Only a Court could determine whether the Principal’s notification of the reasons for the suspension could be read to include any or all of the student’s disobedient and disruptive actions up to and including his actions on the day in question. Similarly, it would be up to a Court to determine whether the student’s conduct on that day, or at any other time, if other actions were deemed to be included as reasons for the suspension, had attained the level prescribed by statute and precedent. However, in as much as the law requires the basis of a suspension to be a specific act or series of acts to which at least one of the grounds of section 13(1) of the Act applies, it appeared that the Principal had not provided clear notification of what that act or series of acts was. Nor did he, or the Board of Trustees, identify clearly which ground or grounds of section 13(1) applied to the act or actions in question. Accordingly, the view was formed that the suspension may have been ‘contrary to law’ in terms of section 22(1)(a) of the Ombudsmen Act 1975. In respect of the second issue, s 13(4) of the Education Act states:
‘(4) The principal of a state school shall take all reasonable steps to ensure that a student suspended from the school has the guidance and counselling that are reasonable in all the circumstances of the suspension…’.
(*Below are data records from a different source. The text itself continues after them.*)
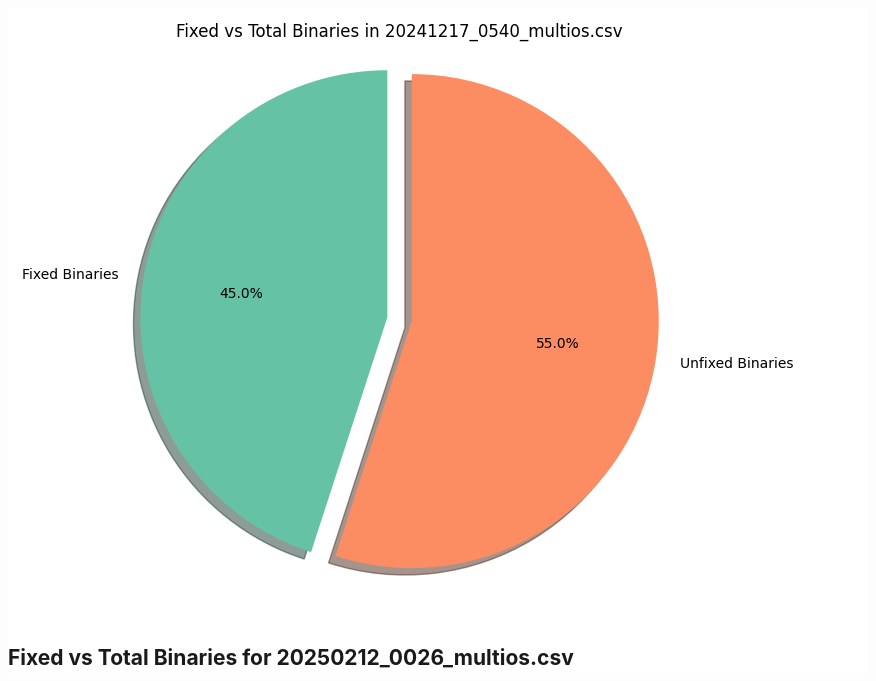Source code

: ![Fixed vs Total Binaries](multios_pie_chart_20241217_0540_multios.png)


## Fixed vs Total Binaries for 20250212_0026_multios.csv
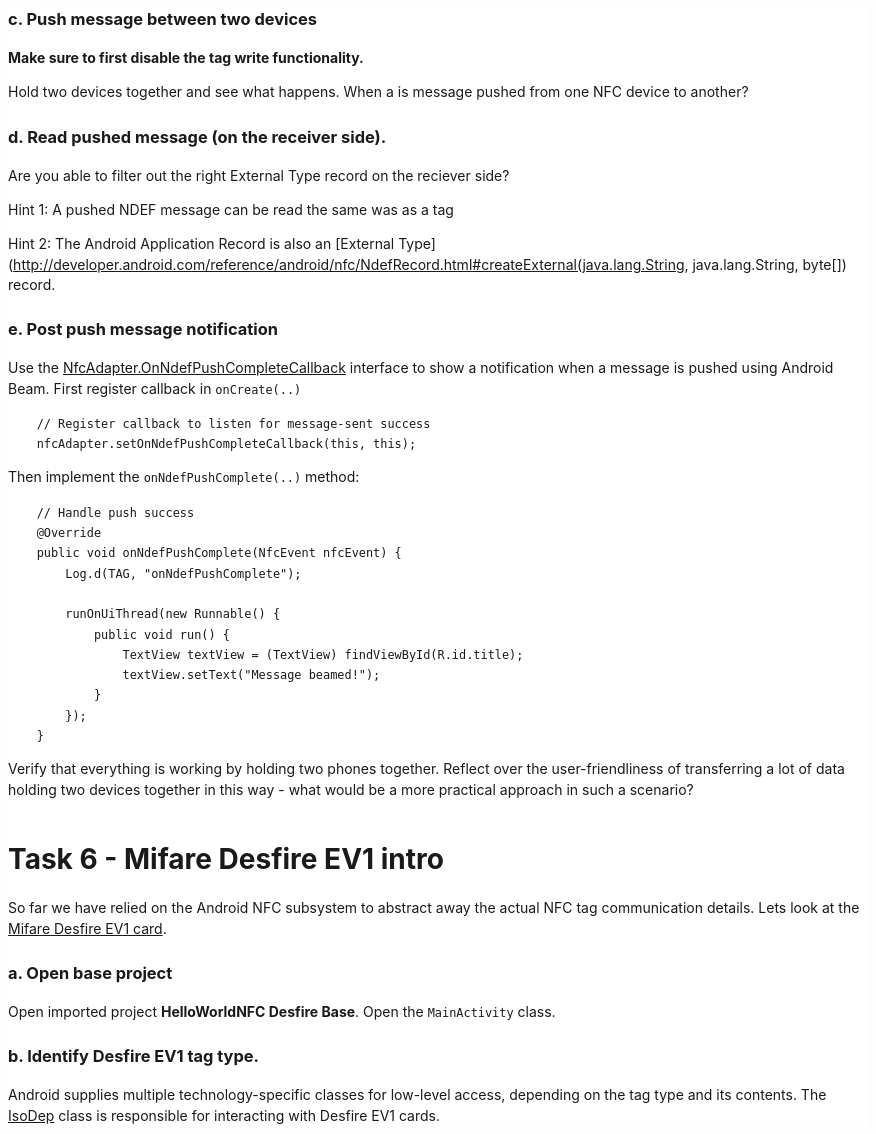 ### c. Push message between two devices
__Make sure to first disable the tag write functionality.__

Hold two devices together and see what happens. When a is message pushed from one NFC device to another?

### d. Read pushed message (on the receiver side). 

Are you able to filter out the right External Type record on the reciever side?

Hint 1: A pushed NDEF message can be read the same was as a tag

Hint 2: The Android Application Record is also an [External Type](http://developer.android.com/reference/android/nfc/NdefRecord.html#createExternal(java.lang.String, java.lang.String, byte[]) record.

### e. Post push message notification
Use the [NfcAdapter.OnNdefPushCompleteCallback](http://developer.android.com/reference/android/nfc/NfcAdapter.OnNdefPushCompleteCallback.html) interface to show a notification when a message is pushed using Android Beam.
First register callback in `onCreate(..)`

        // Register callback to listen for message-sent success 
        nfcAdapter.setOnNdefPushCompleteCallback(this, this);

Then implement the `onNdefPushComplete(..)` method:
    
        // Handle push success 
	    @Override
    	public void onNdefPushComplete(NfcEvent nfcEvent) {
        	Log.d(TAG, "onNdefPushComplete");
		
    		runOnUiThread(new Runnable() {
	    		public void run() {
    	            TextView textView = (TextView) findViewById(R.id.title);
    	            textView.setText("Message beamed!");
    			}	
		    });
	    }



Verify that everything is working by holding two phones together. Reflect over the user-friendliness of transferring a lot of data holding two devices together in this way - what would be a more practical approach in such a scenario?

Task 6 - Mifare Desfire EV1 intro
==========================
So far we have relied on the Android NFC subsystem to abstract away the actual NFC tag communication details. Lets look at the [Mifare Desfire EV1 card](http://www.nxp.com/products/identification_and_security/smart_card_ics/mifare_smart_card_ics/mifare_desfire/).

### a. Open base project
Open imported project __HelloWorldNFC Desfire Base__. Open the `MainActivity` class.

### b. Identify Desfire EV1 tag type. 
Android supplies multiple technology-specific classes for low-level access, depending on the tag type and its contents. The [IsoDep](http://developer.android.com/reference/android/nfc/tech/IsoDep.html) class is responsible for interacting with Desfire EV1 cards. 
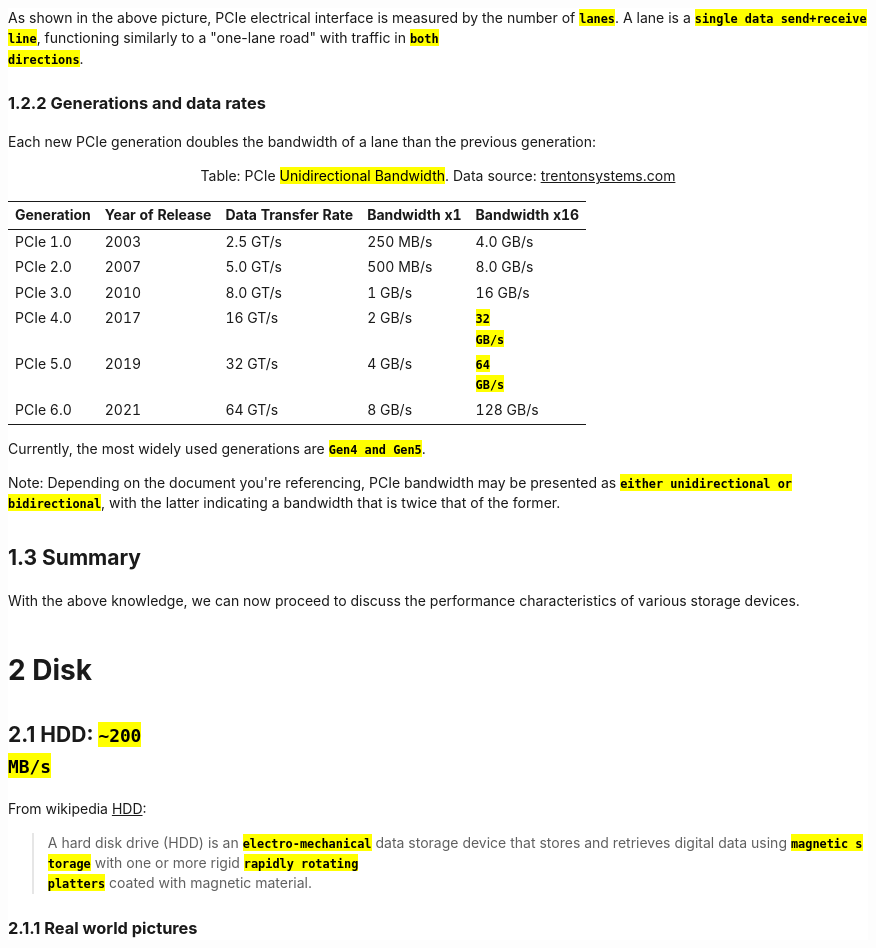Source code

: As shown in the above picture,
PCIe electrical interface is measured by the number of **<mark><code>lanes</code></mark>**. 
A lane is a **<mark><code>single data send+receive line</code></mark>**,
functioning similarly to a "one-lane road" with traffic in **<mark><code>both directions</code></mark>**.

### 1.2.2 Generations and data rates

Each new PCIe generation doubles the bandwidth of a lane than the previous generation:

<p align="center">Table: PCIe <mark>Unidirectional Bandwidth</mark>.
Data source: <a href="https://www.trentonsystems.com/en-us/resource-hub/blog/pcie-gen4-vs-gen3-slots-speeds">trentonsystems.com</a>
</p>

| Generation   | Year of Release| Data Transfer Rate | Bandwidth x1 | Bandwidth x16|
|:-------------|:---------------|:-------------------|:-------------|:-------------|
| PCIe 1.0     | 2003           | 2.5 GT/s           | 250 MB/s     | 4.0 GB/s     |
| PCIe 2.0     | 2007           | 5.0 GT/s           | 500 MB/s     | 8.0 GB/s     |
| PCIe 3.0     | 2010           | 8.0 GT/s           | 1 GB/s       | 16 GB/s      |
| PCIe 4.0     | 2017           | 16 GT/s            | 2 GB/s       | **<mark><code>32 GB/s</code></mark>** |
| PCIe 5.0     | 2019           | 32 GT/s            | 4 GB/s       | **<mark><code>64 GB/s</code></mark>** |
| PCIe 6.0     | 2021           | 64 GT/s            | 8 GB/s       | 128 GB/s     |

Currently, the most widely used generations are **<mark><code>Gen4 and Gen5</code></mark>**.

Note: Depending on the document you're referencing, PCIe bandwidth may be presented
as **<mark><code>either unidirectional or bidirectional</code></mark>**,
with the latter indicating a bandwidth that is twice that of the former.

## 1.3 Summary

With the above knowledge, we can now proceed to discuss the
performance characteristics of various storage devices.

# 2 Disk

## 2.1 HDD: **<mark><code>~200 MB/s</code></mark>**

From wikipedia [HDD](https://en.wikipedia.org/wiki/Hard_disk_drive):

> A hard disk drive (HDD) is an **<mark><code>electro-mechanical</code></mark>**
> data storage device that stores and retrieves digital data using
> **<mark><code>magnetic storage</code></mark>** with one or more rigid
> **<mark><code>rapidly rotating platters</code></mark>** coated with magnetic material.

### 2.1.1 Real world pictures
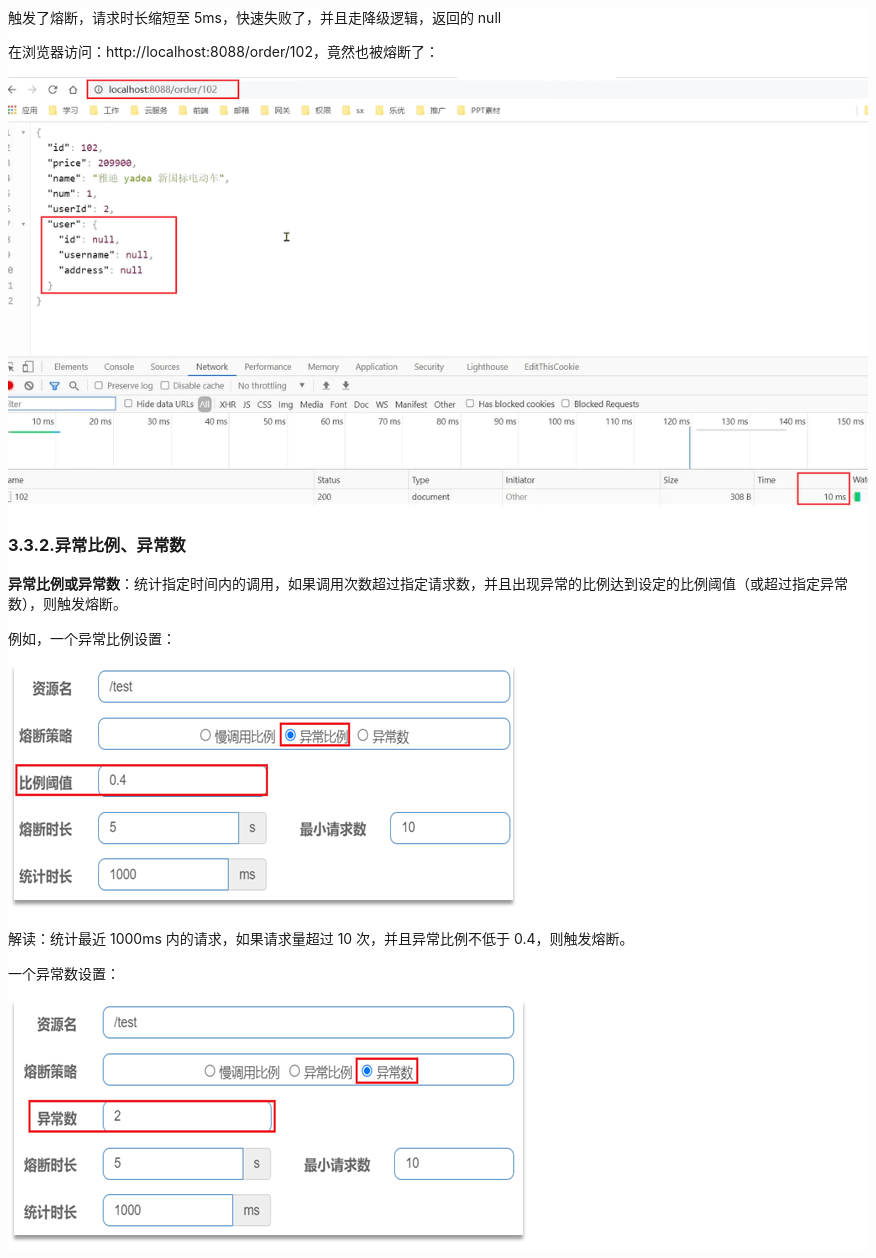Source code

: 触发了熔断，请求时长缩短至 5ms，快速失败了，并且走降级逻辑，返回的 null

在浏览器访问：http://localhost:8088/order/102，竟然也被熔断了：

![image-20210716151107785](./assets/image-20210716151107785.png)

### 3.3.2.异常比例、异常数

**异常比例或异常数**：统计指定时间内的调用，如果调用次数超过指定请求数，并且出现异常的比例达到设定的比例阈值（或超过指定异常数），则触发熔断。

例如，一个异常比例设置：

![image-20210716131430682](./assets/image-20210716131430682.png)

解读：统计最近 1000ms 内的请求，如果请求量超过 10 次，并且异常比例不低于 0.4，则触发熔断。

一个异常数设置：

![image-20210716131522912](./assets/image-20210716131522912.png)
The school advised that the mother was fully informed of her rights and had been given a copy of a pamphlet published by the Ministry of Education entitled ‘Suspension and Expulsion - Rights of Parents and Students’. In addition, it had given the student counselling and guidance support up until the time he was suspended. The school noted that it was unclear who might have been able to provide such guidance and counselling once the student had been actually suspended. The Ombudsman concluded that on its face, the mere provision of written information to the mother did not suggest that the Principal took ‘all reasonable steps to ensure’ that the student received the guidance and counselling which were reasonable in the circumstances, particularly the circumstances where the suspension was for an unspecified period. The Ombudsman concluded the Principal may have acted ‘contrary to law’ in that he had failed to fulfil his statutory obligation in respect of section 13(4) of the Education Act.
Although these two aspects of the complaint were sustained, the investigation showed that in other respects the Principal and the Board of Trustees had acted reasonably and gone to considerable lengths to help the student, his teacher and the mother. Accordingly, no recommendations were deemed appropriate.
This investigation illustrates the need for Principals and Boards of Trustees to consider and document all the relevant factors at each step of the suspension procedure so that the reasons for each decision taken are transparent and can meet the tests established in M and R v S & Board of Trustees Palmerston North Boys’ High School (1990) HC Palmerston North, CP 302 and 303 5/12/90, McGechan J. (See also D v M and the Board of Trustees of Auckland Grammar School (1998) HC Auckland, M477/97, 11/06/98, Smellie J).) The investigation was undertaken before the Education (Stand-down, Suspension, Exclusion, and Expulsion) Rules 1999 came into effect on 12 July 1999.
This case note is published under the authority of the Ombudsmen Rules 1989. It sets out an Ombudsman’s view on the facts of a particular case. It should not be taken as establishing any legal precedent that would bind an Ombudsman in future.